§ Work to be completed
The reply to the records below should contain exactly the lines from the line with "pinky mcp: (106, 145)" through the line with "middle dip: (230, 134)", and nothing besides.

§ Human keypoint data
=-=-=-=-=
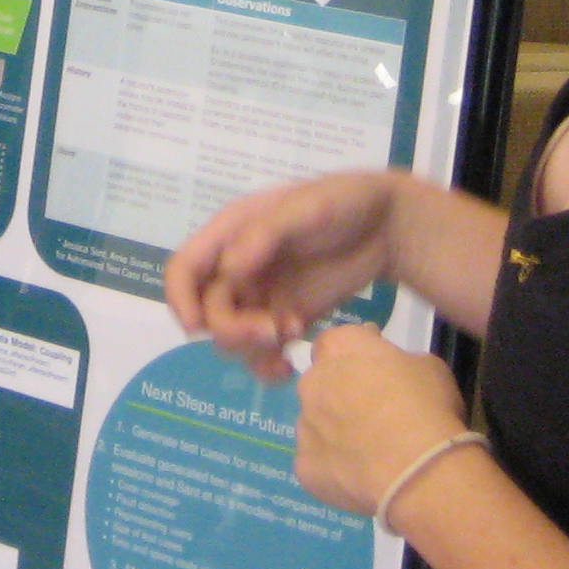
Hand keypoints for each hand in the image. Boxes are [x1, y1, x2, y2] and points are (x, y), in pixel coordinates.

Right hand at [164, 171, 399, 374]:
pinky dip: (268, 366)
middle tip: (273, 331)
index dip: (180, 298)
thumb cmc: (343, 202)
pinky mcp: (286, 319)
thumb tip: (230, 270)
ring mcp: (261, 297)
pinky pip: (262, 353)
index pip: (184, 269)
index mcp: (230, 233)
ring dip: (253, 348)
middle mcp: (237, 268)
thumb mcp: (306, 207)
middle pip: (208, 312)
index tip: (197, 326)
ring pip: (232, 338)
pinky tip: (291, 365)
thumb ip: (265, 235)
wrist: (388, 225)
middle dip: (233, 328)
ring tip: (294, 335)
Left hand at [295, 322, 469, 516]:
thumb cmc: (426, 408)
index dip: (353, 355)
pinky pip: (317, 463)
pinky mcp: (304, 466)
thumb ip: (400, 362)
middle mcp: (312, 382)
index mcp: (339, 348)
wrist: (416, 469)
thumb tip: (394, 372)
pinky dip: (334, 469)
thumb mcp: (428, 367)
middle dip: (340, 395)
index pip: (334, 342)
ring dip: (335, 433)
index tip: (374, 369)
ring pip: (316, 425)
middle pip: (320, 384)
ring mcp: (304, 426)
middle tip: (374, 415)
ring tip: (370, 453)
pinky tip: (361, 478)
=-=-=-=-=
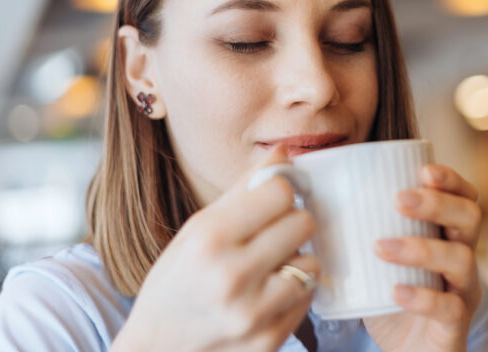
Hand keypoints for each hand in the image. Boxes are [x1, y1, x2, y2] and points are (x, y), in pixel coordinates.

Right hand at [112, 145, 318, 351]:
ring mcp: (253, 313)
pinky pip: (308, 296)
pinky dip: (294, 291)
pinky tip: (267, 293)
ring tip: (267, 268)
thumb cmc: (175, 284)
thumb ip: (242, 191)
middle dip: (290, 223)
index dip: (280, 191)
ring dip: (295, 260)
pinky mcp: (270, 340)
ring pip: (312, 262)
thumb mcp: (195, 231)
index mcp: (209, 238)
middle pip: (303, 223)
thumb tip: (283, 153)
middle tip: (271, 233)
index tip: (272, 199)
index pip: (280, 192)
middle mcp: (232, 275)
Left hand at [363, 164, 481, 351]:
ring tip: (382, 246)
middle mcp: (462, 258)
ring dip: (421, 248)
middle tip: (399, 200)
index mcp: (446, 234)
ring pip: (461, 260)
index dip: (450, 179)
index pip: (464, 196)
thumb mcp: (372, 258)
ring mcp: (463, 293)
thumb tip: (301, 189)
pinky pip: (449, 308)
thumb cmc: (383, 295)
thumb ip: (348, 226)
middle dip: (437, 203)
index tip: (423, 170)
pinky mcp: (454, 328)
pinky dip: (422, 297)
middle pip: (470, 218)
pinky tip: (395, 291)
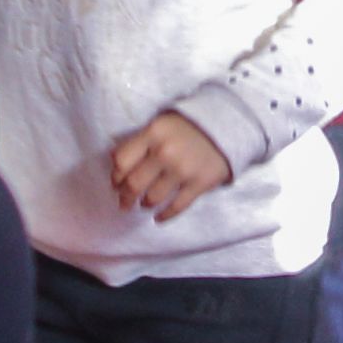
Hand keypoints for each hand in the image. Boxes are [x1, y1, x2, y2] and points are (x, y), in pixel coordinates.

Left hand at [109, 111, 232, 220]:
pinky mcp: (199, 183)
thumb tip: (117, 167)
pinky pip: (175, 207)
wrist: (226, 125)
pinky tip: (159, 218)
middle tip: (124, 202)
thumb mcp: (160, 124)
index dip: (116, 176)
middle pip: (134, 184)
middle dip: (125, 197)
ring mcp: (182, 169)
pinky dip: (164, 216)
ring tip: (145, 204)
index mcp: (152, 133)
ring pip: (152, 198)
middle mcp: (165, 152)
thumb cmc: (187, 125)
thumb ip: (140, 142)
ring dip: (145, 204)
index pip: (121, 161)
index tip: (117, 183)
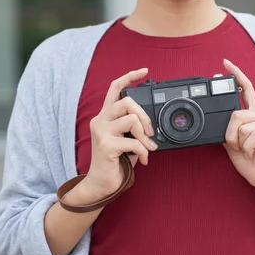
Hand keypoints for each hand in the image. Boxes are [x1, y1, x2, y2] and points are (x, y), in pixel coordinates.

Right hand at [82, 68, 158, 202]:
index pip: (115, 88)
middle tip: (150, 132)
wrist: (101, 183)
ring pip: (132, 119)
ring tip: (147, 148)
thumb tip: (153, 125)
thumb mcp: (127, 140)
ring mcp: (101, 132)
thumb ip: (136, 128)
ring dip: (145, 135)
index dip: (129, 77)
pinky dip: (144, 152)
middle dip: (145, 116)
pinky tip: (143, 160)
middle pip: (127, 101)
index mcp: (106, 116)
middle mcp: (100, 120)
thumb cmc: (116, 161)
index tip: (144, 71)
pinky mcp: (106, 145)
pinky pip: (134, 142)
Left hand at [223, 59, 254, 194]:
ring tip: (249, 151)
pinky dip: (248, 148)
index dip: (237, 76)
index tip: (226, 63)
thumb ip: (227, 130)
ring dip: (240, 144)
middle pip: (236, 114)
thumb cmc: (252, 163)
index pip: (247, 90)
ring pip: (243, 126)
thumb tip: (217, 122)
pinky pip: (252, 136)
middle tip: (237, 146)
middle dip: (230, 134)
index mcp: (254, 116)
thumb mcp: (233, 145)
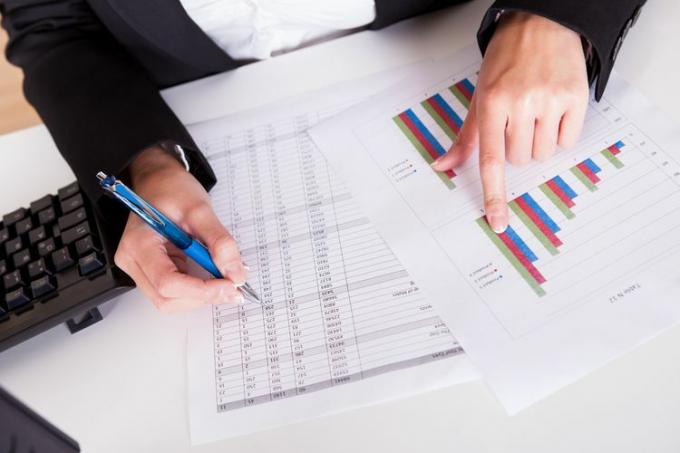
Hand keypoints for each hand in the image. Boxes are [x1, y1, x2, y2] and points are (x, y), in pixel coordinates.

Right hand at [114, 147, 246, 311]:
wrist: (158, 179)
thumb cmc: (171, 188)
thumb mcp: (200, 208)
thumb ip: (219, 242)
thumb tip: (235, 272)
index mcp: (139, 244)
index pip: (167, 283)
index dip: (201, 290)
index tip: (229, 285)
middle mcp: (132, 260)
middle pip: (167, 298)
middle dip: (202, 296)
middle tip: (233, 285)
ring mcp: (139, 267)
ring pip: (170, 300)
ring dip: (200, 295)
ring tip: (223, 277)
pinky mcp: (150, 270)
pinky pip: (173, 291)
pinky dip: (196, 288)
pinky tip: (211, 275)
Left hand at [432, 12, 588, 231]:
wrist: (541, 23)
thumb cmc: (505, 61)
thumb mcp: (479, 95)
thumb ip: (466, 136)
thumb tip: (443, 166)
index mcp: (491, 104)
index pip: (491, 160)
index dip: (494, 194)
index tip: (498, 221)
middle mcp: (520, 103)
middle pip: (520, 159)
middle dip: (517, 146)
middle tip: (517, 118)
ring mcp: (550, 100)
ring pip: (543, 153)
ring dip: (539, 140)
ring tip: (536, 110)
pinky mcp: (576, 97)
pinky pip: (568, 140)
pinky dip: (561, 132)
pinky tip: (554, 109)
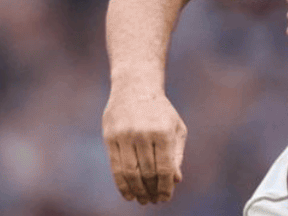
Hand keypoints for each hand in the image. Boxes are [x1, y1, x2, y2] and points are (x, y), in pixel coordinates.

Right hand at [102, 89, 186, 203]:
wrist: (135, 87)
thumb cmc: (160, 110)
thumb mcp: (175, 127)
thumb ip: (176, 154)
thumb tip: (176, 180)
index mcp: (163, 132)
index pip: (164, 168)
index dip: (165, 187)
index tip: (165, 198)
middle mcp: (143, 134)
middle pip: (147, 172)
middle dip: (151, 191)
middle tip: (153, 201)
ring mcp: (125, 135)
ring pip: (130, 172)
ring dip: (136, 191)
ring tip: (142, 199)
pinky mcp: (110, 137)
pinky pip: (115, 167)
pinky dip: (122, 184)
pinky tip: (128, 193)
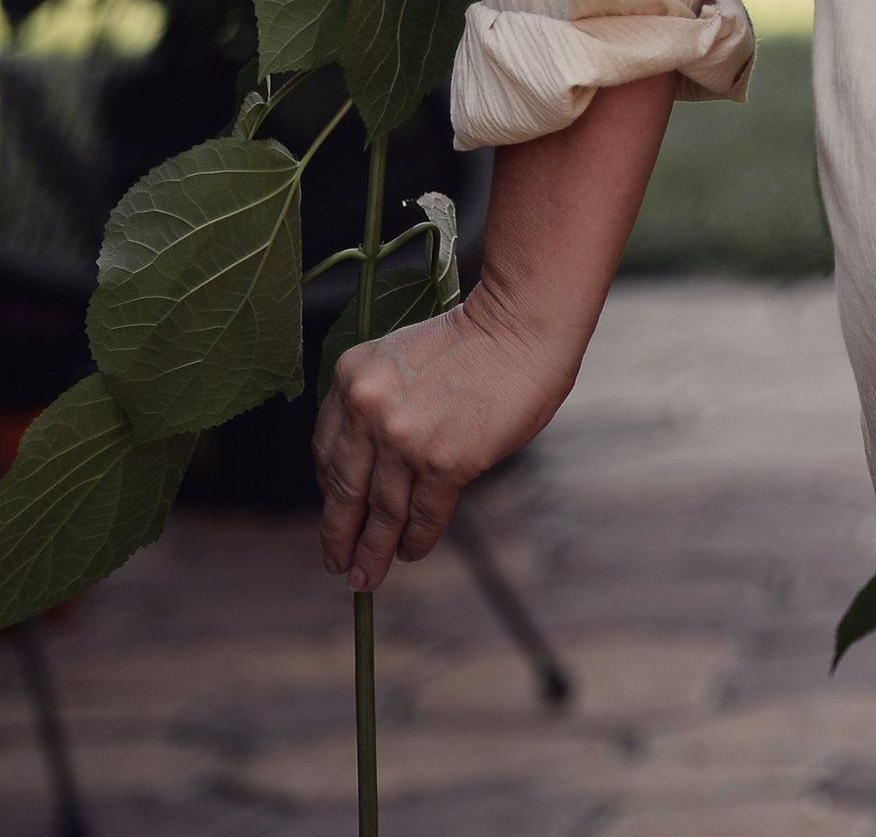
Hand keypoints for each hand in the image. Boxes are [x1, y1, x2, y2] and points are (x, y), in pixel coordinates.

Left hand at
=-=-=-=-=
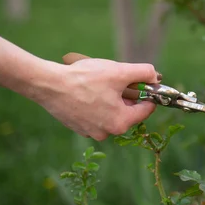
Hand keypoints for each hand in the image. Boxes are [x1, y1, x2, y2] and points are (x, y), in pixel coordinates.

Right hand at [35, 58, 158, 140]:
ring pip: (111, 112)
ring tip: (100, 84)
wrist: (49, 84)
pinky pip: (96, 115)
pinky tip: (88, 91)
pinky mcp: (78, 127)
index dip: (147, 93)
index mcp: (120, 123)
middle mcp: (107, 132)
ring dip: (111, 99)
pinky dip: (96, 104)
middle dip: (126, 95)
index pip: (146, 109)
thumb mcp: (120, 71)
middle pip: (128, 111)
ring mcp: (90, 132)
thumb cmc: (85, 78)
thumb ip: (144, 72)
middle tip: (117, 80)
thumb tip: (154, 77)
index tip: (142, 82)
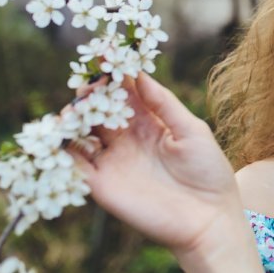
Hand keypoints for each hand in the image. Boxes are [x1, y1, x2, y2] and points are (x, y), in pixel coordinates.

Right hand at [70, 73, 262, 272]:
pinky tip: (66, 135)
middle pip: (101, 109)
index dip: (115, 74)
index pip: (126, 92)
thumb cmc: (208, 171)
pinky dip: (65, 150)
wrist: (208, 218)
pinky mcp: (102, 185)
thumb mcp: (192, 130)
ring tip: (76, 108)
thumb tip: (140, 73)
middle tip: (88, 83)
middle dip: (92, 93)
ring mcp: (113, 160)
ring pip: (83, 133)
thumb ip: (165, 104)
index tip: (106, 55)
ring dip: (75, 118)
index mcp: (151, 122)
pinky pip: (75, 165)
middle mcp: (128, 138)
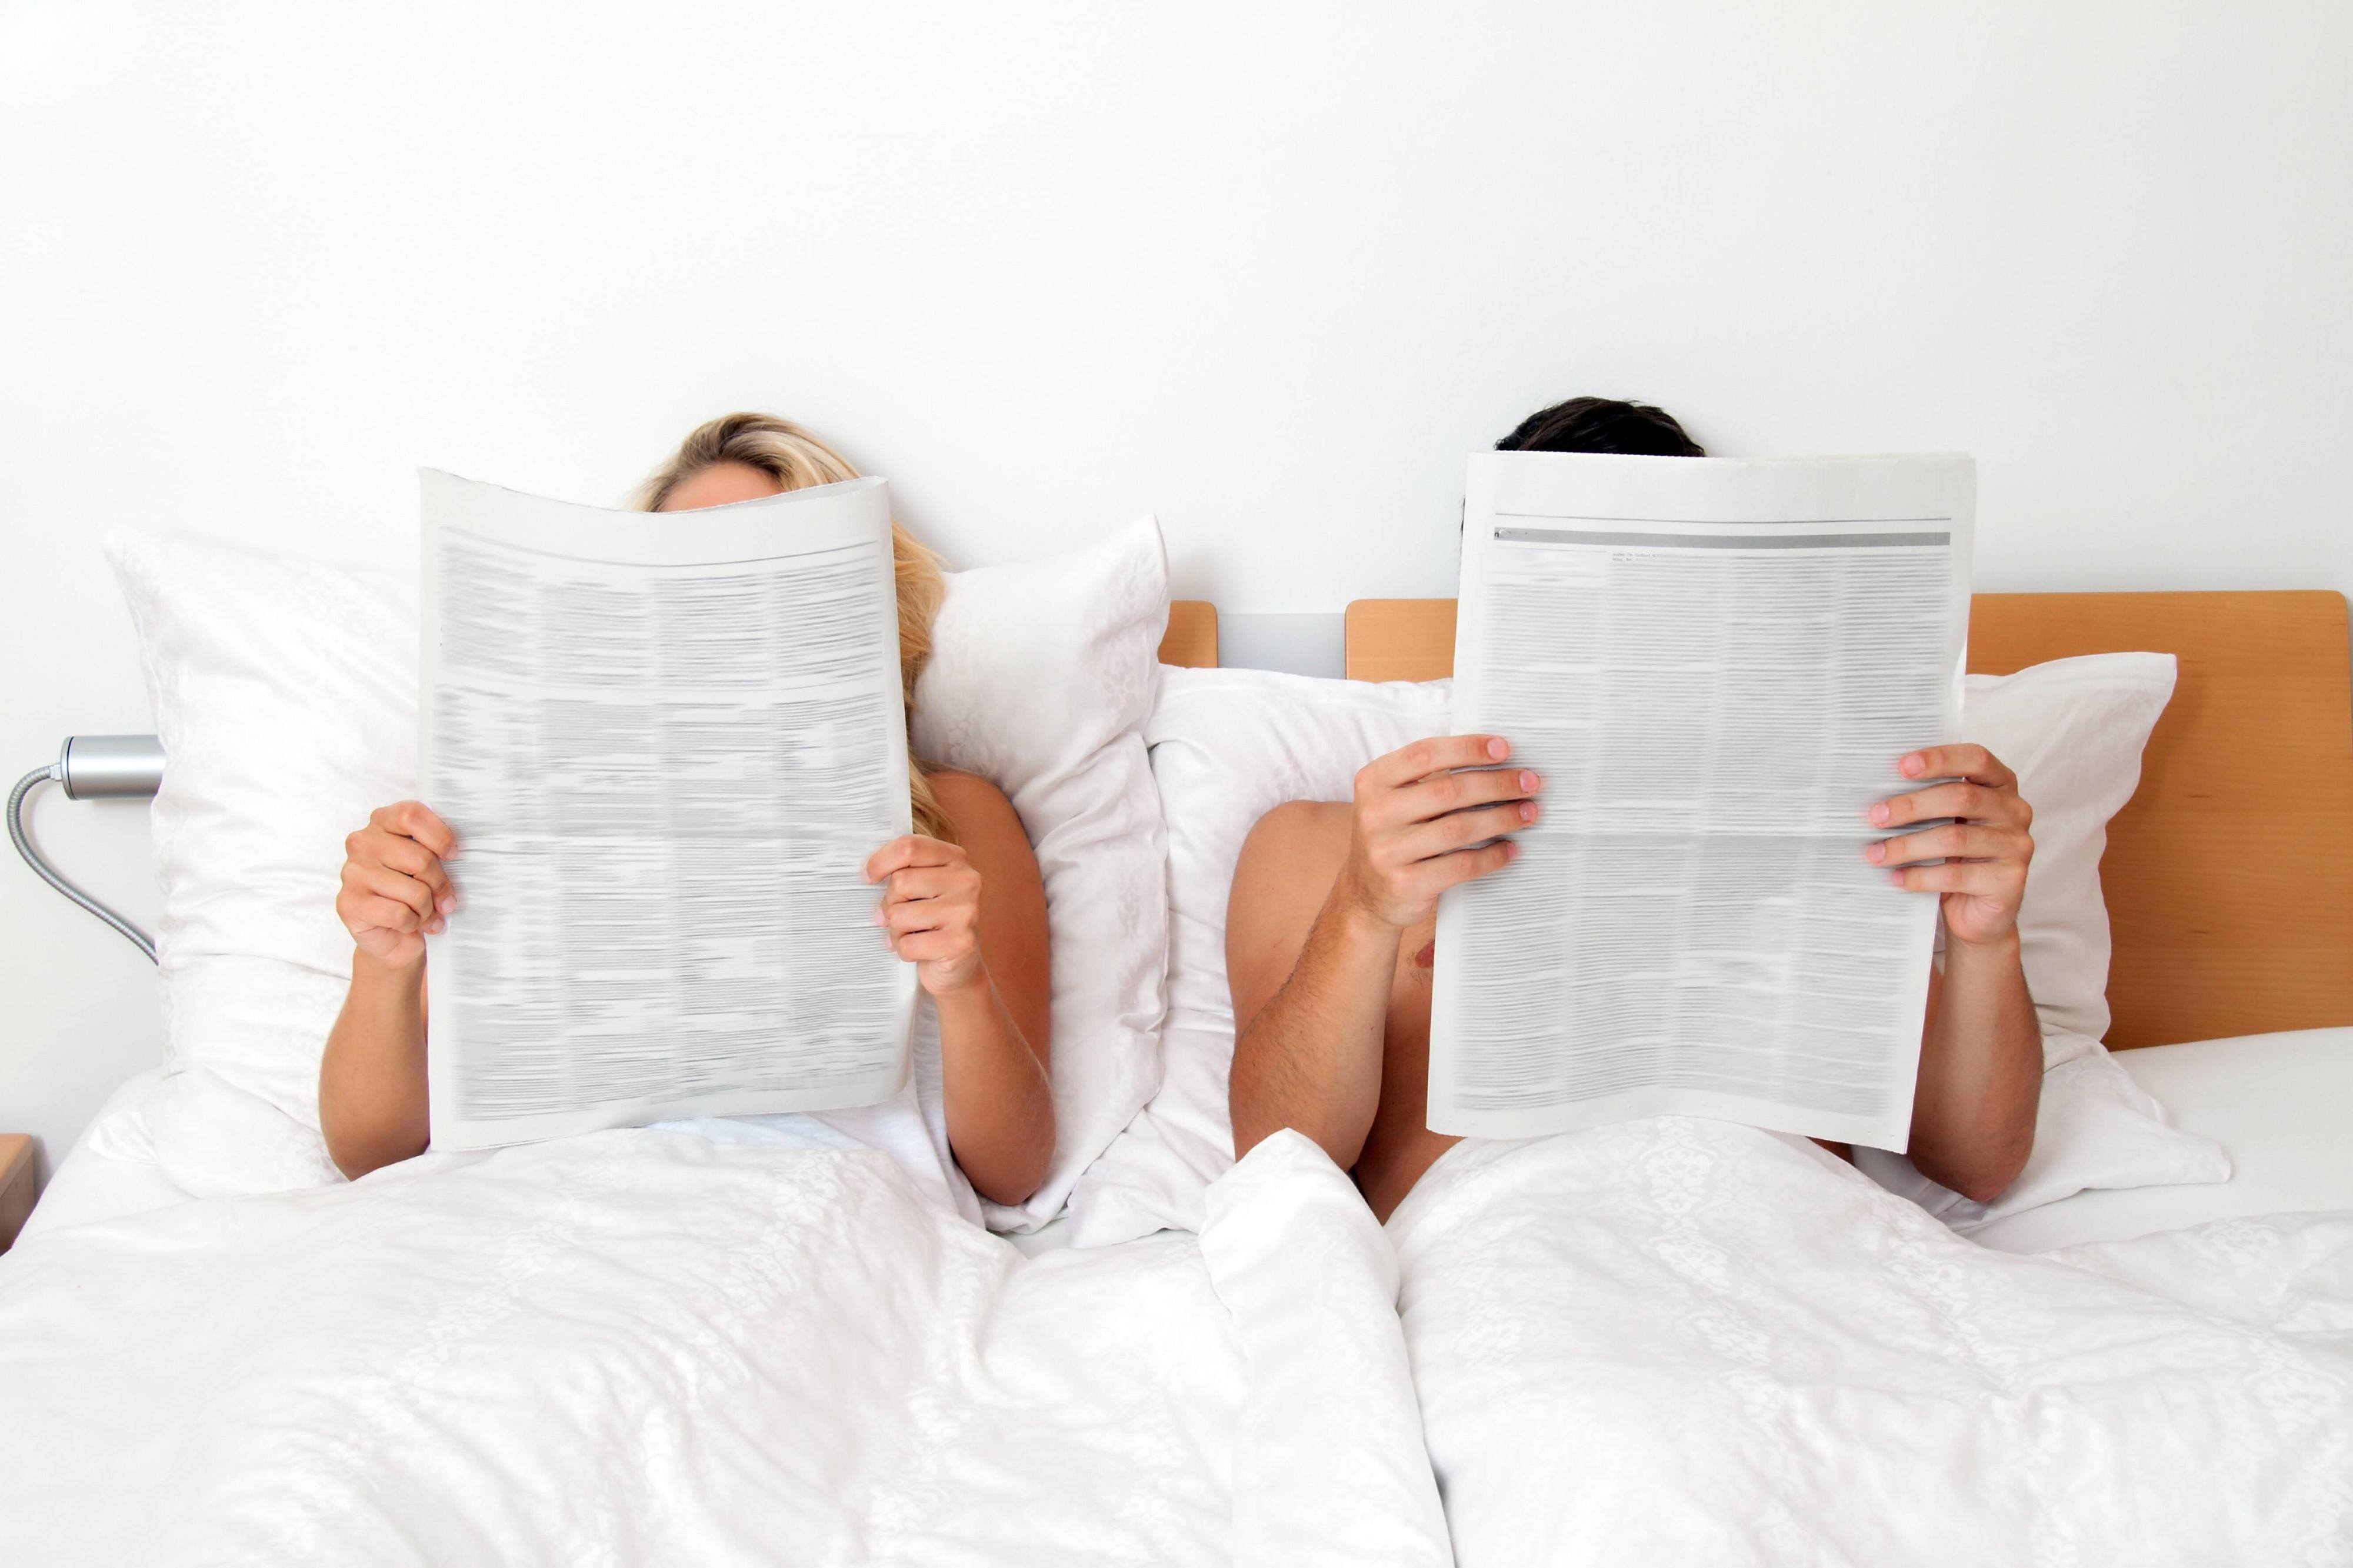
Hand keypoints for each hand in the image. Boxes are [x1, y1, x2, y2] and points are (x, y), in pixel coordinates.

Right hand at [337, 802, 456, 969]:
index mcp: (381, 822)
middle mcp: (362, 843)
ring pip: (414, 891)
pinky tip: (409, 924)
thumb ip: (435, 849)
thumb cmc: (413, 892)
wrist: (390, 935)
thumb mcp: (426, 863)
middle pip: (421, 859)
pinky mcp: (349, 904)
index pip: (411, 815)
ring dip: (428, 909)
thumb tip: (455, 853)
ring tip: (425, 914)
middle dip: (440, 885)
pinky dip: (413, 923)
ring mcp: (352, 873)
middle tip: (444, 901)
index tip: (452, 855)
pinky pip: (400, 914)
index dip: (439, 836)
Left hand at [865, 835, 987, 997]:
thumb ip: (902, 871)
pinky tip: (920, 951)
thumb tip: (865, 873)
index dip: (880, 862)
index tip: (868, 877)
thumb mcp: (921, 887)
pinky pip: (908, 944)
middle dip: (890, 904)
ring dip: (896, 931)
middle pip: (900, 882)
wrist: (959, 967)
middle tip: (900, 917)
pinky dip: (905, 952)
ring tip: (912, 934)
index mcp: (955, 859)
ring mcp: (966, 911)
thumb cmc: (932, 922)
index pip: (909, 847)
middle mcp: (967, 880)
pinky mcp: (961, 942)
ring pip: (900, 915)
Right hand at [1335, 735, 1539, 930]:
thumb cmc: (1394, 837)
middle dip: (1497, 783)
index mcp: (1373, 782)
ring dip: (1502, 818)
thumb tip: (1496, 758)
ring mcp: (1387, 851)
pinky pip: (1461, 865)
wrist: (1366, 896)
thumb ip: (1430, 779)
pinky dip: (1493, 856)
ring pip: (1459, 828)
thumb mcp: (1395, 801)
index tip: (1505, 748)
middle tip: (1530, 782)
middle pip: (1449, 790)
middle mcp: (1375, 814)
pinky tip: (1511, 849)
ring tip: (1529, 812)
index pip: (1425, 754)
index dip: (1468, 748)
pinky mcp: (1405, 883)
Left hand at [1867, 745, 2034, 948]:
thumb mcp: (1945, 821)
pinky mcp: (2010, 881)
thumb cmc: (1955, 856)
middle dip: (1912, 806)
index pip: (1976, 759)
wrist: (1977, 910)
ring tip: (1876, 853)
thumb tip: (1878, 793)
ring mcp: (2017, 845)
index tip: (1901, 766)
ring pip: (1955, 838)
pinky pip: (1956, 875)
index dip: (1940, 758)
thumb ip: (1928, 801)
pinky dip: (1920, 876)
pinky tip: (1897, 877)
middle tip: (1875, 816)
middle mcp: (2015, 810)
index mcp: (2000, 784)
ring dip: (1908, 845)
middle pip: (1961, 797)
=-=-=-=-=
§ Written solution
pinky mcp: (106, 145)
pinky pip: (134, 142)
Left hand at [223, 59, 254, 194]:
ring tip: (249, 151)
pinky dip: (248, 148)
index dip: (237, 76)
index tip: (226, 63)
thumb ip: (227, 130)
ring dip: (240, 144)
middle pip: (236, 114)
thumb cmc: (252, 163)
index pip: (247, 90)
ring pip: (243, 126)
thumb tip: (217, 122)
pinky pip: (252, 136)
middle tip: (237, 146)
middle dip: (230, 134)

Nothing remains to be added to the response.